AMENDED: To evaluate the pharmacokinetics of intravenously administered AZT to HIV-1 infected pregnant women in labor; to evaluate the pharmacokinetics and urinary excretion of AZT and its metabolites in newborns of HIV-1 infected mothers who receive IV AZT only during labor; to evaluate the safety of IV AZT administered by continuous infusion to HIV-1 infected laboring women and their infants. Original design: To determine the distribution and elimination of zidovudine (AZT) in the body as well as its safety in the treatment of pregnant women and their unborn children. The information derived from this study is required in order to design a future study that will assess the efficacy of AZT in reducing the transmission rate of HIV-1 from seropositive women to their fetus by treating them during the third trimester of pregnancy. An estimated 30 percent to 40 percent infected pregnant women risk transmission of HIV-1 to their infants, whether they be symptomatic or asymptomatic.

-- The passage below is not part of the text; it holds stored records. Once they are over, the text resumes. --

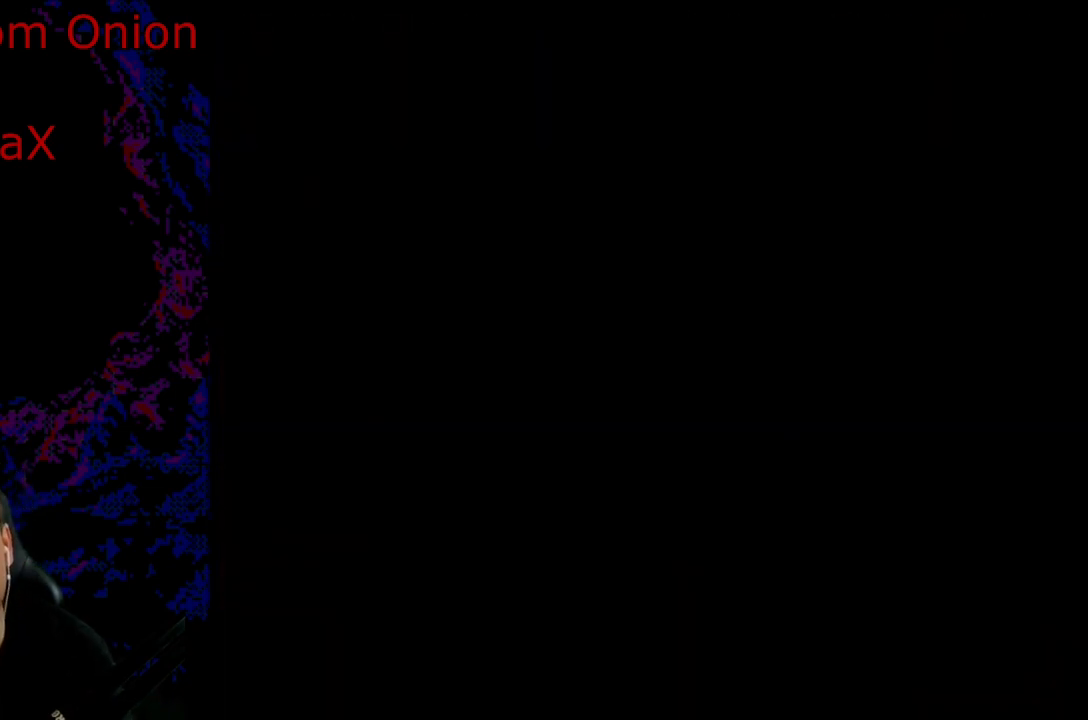
{"buttons": ["Y"], "events": [[383, "Y", "down"]]}
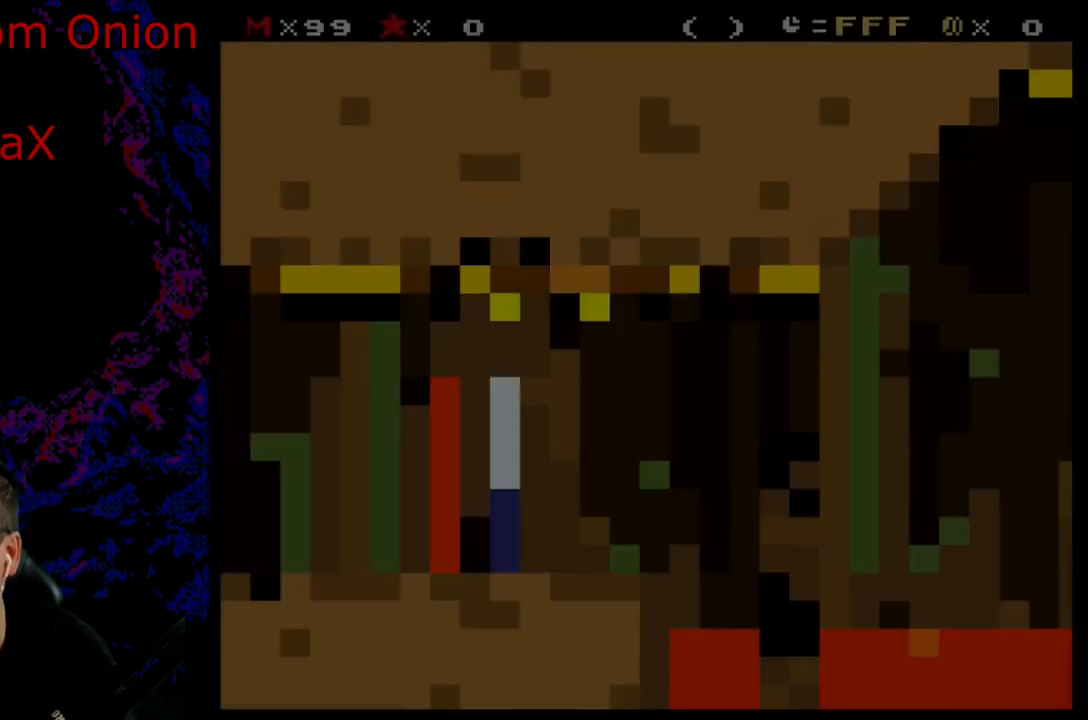
{"buttons": ["Y", "DPAD_RIGHT"], "events": [[317, "DPAD_RIGHT", "down"]]}
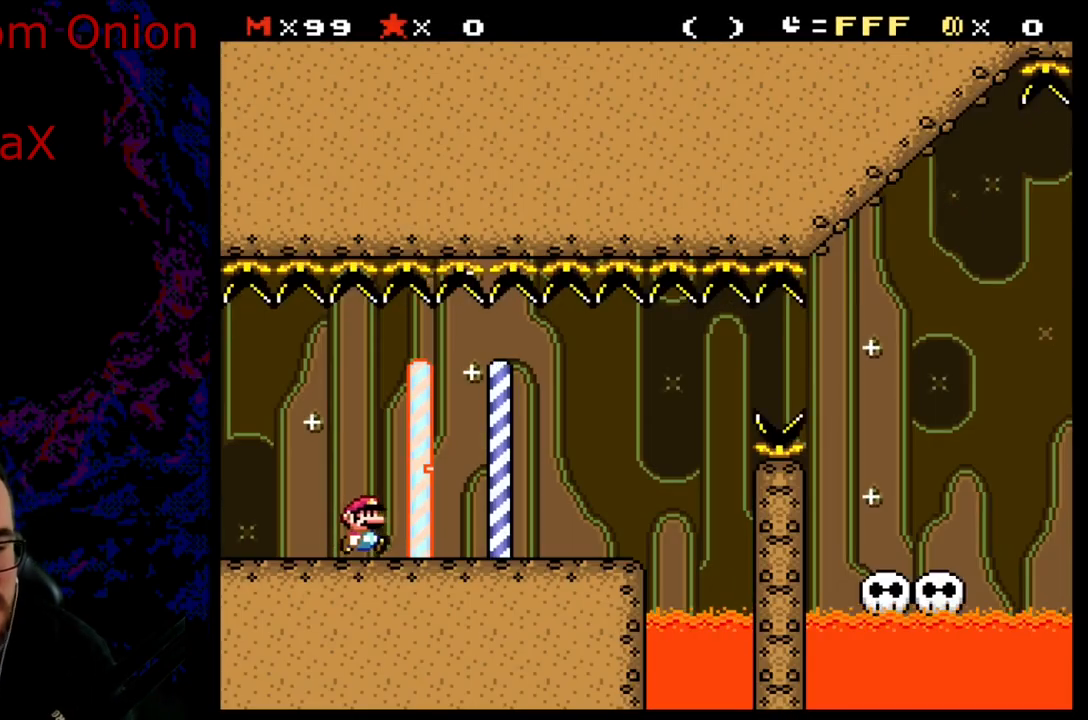
{"buttons": ["X", "DPAD_RIGHT"], "events": [[133, "Y", "up"], [167, "X", "down"]]}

Zidovudine (AZT) has previously demonstrated its effectiveness as a potent inhibitor of HIV replication in vitro and in adult patients; benefits of treatment include decreased mortality rate, decreased incidence of opportunistic infections, and increased number of CD4 cells. Phase I AZT studies in children, however, have resulted in uncontrolled information regarding clinical efficacy. The present study, therefore, will investigate the safety and pharmacokinetics of intravenous (IV) and oral AZT administration to HIV-1 infected pregnant women in the 3rd trimester, as well as the safety and efficacy of such treatment in their newborns. It is hoped that the results will be instrumental in designing future studies to assess the efficacy of AZT in reducing the transmission risk of HIV-1.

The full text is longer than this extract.